### JOB ITEM
Copy every line of the data below word for word, in the same order, without changing anything.

Data pulled from a collection:

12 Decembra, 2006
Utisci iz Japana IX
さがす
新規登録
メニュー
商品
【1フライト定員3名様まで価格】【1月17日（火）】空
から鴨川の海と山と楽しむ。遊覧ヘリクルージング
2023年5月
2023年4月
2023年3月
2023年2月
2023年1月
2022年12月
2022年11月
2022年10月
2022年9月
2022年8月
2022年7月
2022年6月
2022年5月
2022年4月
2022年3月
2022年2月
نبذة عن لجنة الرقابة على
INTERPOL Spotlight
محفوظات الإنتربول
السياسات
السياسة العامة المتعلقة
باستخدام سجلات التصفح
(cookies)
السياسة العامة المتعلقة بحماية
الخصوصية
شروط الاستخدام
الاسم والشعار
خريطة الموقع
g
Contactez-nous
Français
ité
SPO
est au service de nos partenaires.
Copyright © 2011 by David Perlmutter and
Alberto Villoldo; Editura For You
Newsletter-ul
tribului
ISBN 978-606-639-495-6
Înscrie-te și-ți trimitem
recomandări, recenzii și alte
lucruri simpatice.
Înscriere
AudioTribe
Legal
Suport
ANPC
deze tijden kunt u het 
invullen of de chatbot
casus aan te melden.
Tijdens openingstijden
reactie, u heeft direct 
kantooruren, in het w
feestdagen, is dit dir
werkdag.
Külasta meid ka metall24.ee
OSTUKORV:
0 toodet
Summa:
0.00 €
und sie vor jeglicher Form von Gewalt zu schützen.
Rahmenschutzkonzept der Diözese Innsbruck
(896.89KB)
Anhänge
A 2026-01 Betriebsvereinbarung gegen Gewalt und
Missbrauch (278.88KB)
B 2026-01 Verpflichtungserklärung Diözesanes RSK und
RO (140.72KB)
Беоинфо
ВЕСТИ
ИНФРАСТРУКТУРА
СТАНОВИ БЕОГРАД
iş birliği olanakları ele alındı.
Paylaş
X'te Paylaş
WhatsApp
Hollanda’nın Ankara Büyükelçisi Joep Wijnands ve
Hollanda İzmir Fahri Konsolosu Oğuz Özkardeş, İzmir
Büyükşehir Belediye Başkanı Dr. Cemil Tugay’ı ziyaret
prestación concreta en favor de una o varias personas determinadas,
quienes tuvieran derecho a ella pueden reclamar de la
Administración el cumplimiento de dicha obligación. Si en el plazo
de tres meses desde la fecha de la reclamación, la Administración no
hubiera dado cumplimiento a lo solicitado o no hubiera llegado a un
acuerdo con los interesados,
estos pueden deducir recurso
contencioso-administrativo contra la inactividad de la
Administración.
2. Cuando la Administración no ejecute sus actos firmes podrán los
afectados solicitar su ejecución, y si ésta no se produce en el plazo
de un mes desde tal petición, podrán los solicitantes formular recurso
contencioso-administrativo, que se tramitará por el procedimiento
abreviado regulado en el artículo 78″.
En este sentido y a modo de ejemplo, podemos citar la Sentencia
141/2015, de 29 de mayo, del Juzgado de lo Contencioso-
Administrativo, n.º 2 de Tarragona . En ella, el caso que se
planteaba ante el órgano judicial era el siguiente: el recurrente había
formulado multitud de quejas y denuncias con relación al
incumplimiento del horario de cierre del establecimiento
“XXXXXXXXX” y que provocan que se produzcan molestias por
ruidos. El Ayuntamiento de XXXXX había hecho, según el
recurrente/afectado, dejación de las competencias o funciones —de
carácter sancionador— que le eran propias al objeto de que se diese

### YOUR RESPONSE
12 Decembra, 2006
Utisci iz Japana IX
さがす
新規登録
メニュー
商品
【1フライト定員3名様まで価格】【1月17日（火）】空
から鴨川の海と山と楽しむ。遊覧ヘリクルージング
2023年5月
2023年4月
2023年3月
2023年2月
2023年1月
2022年12月
2022年11月
2022年10月
2022年9月
2022年8月
2022年7月
2022年6月
2022年5月
2022年4月
2022年3月
2022年2月
نبذة عن لجنة الرقابة على
INTERPOL Spotlight
محفوظات الإنتربول
السياسات
السياسة العامة المتعلقة
باستخدام سجلات التصفح
(cookies)
السياسة العامة المتعلقة بحماية
الخصوصية
شروط الاستخدام
الاسم والشعار
خريطة الموقع
g
Contactez-nous
Français
ité
SPO
est au service de nos partenaires.
Copyright © 2011 by David Perlmutter and
Alberto Villoldo; Editura For You
Newsletter-ul
tribului
ISBN 978-606-639-495-6
Înscrie-te și-ți trimitem
recomandări, recenzii și alte
lucruri simpatice.
Înscriere
AudioTribe
Legal
Suport
ANPC
deze tijden kunt u het 
invullen of de chatbot
casus aan te melden.
Tijdens openingstijden
reactie, u heeft direct 
kantooruren, in het w
feestdagen, is dit dir
werkdag.
Külasta meid ka metall24.ee
OSTUKORV:
0 toodet
Summa:
0.00 €
und sie vor jeglicher Form von Gewalt zu schützen.
Rahmenschutzkonzept der Diözese Innsbruck
(896.89KB)
Anhänge
A 2026-01 Betriebsvereinbarung gegen Gewalt und
Missbrauch (278.88KB)
B 2026-01 Verpflichtungserklärung Diözesanes RSK und
RO (140.72KB)
Беоинфо
ВЕСТИ
ИНФРАСТРУКТУРА
СТАНОВИ БЕОГРАД
iş birliği olanakları ele alındı.
Paylaş
X'te Paylaş
WhatsApp
Hollanda’nın Ankara Büyükelçisi Joep Wijnands ve
Hollanda İzmir Fahri Konsolosu Oğuz Özkardeş, İzmir
Büyükşehir Belediye Başkanı Dr. Cemil Tugay’ı ziyaret
prestación concreta en favor de una o varias personas determinadas,
quienes tuvieran derecho a ella pueden reclamar de la
Administración el cumplimiento de dicha obligación. Si en el plazo
de tres meses desde la fecha de la reclamación, la Administración no
hubiera dado cumplimiento a lo solicitado o no hubiera llegado a un
acuerdo con los interesados,
estos pueden deducir recurso
contencioso-administrativo contra la inactividad de la
Administración.
2. Cuando la Administración no ejecute sus actos firmes podrán los
afectados solicitar su ejecución, y si ésta no se produce en el plazo
de un mes desde tal petición, podrán los solicitantes formular recurso
contencioso-administrativo, que se tramitará por el procedimiento
abreviado regulado en el artículo 78″.
En este sentido y a modo de ejemplo, podemos citar la Sentencia
141/2015, de 29 de mayo, del Juzgado de lo Contencioso-
Administrativo, n.º 2 de Tarragona . En ella, el caso que se
planteaba ante el órgano judicial era el siguiente: el recurrente había
formulado multitud de quejas y denuncias con relación al
incumplimiento del horario de cierre del establecimiento
“XXXXXXXXX” y que provocan que se produzcan molestias por
ruidos. El Ayuntamiento de XXXXX había hecho, según el
recurrente/afectado, dejación de las competencias o funciones —de
carácter sancionador— que le eran propias al objeto de que se diese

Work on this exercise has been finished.